NJ considers restricting access to ‘black boxes’ in vehicles

 Toyota has for years blocked access to data stored in devices similar to airline 'black boxes' that could explain crashes blamed on sudden unintended acceleration, according to an Associated Press review of lawsuits nationwide and interviews with auto crash experts. (Shuji Kajiyama/AP Photo)

Toyota has for years blocked access to data stored in devices similar to airline 'black boxes' that could explain crashes blamed on sudden unintended acceleration, according to an Associated Press review of lawsuits nationwide and interviews with auto crash experts. (Shuji Kajiyama/AP Photo)

New Jersey lawmakers are considering legislation that would regulate who can access information collected by automobile event data recorders.

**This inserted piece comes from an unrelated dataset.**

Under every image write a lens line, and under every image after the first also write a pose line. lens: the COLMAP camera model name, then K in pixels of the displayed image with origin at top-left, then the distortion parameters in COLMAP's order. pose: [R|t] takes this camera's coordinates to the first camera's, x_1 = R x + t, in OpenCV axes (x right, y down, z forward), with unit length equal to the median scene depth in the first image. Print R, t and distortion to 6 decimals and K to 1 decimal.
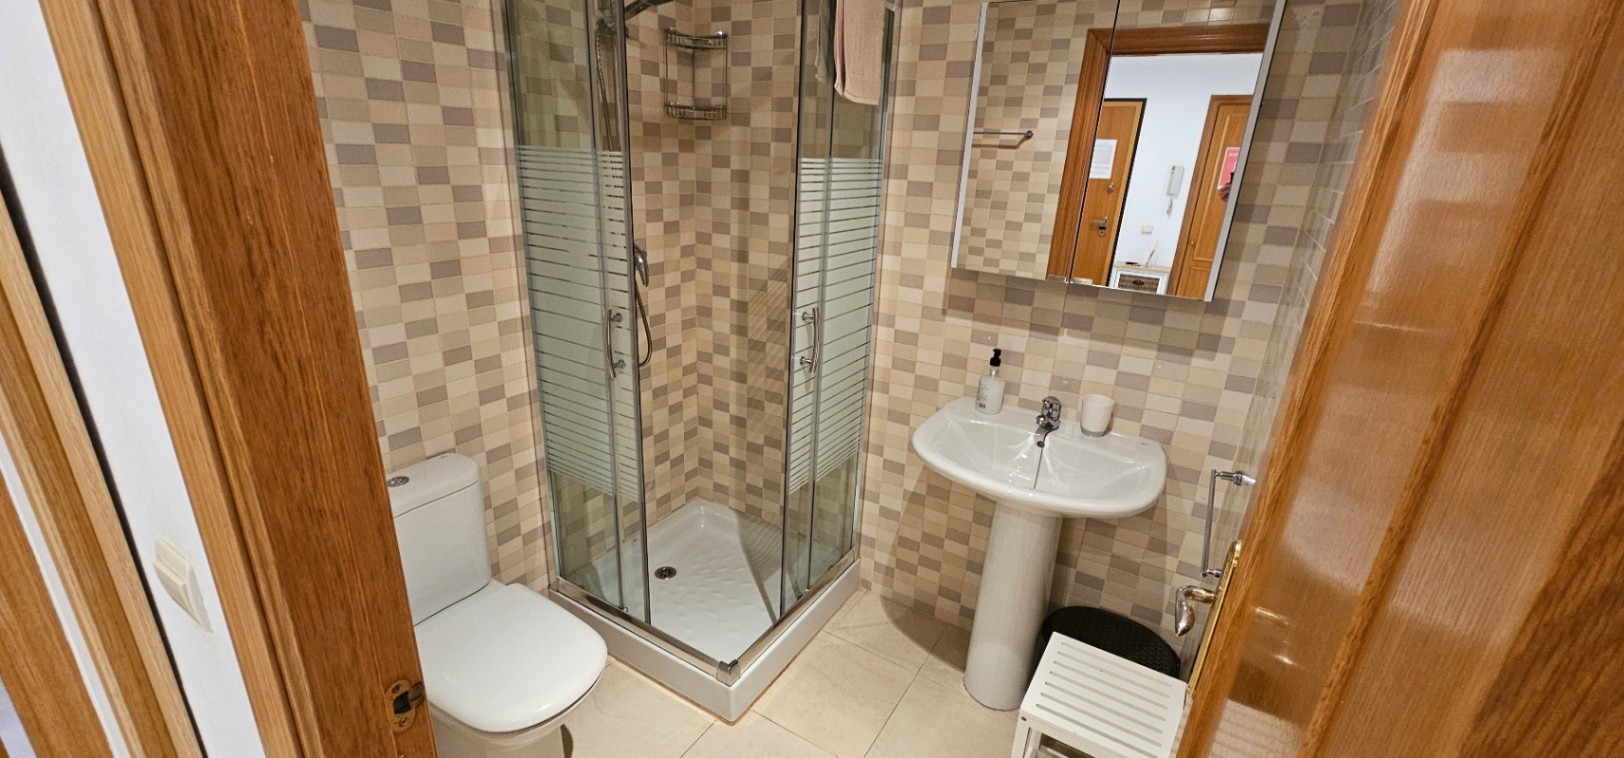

Unlike a plane’s black box, these recorders are on a loop, only storing the final few seconds before a crash. They monitor a vehicle’s speed, braking, acceleration, and other factors including seat belt use.

As these devices get more high-tech, including GPS capabilities, there’s growing concern over privacy rights.

“Right now, it is kind of the Wild West as to what information is being recorded and who might be accessing it,” said Assemblyman Paul Moriarty, D-Gloucester, bill sponsor.

“I think that we need to take some safeguards to protect our privacy and to affirm that the information contained inside these cars belongs to the owner of the car,” he said.

Moriarty’s bill would require law enforcement authorties to obtain a warrant before investigating the black box following a crash. In civil cases, a judge would also need to first approve its use. The measure makes tampering with the device after an accident involving injury or death illegal for a period of two years, with a potential $5,000 penalty.

The measure was unanimously approved by an Assembly committee, and awaits further action. Groups including AAA and the American Civil Liberties Union of New Jersey back the measure.

“Your data belongs to you, and nobody else,” says Ari Rosemarin, public policy director for ACLU-NJ.

Roughly a dozen states have similar laws. A federal bill on the issue is pending in Congress.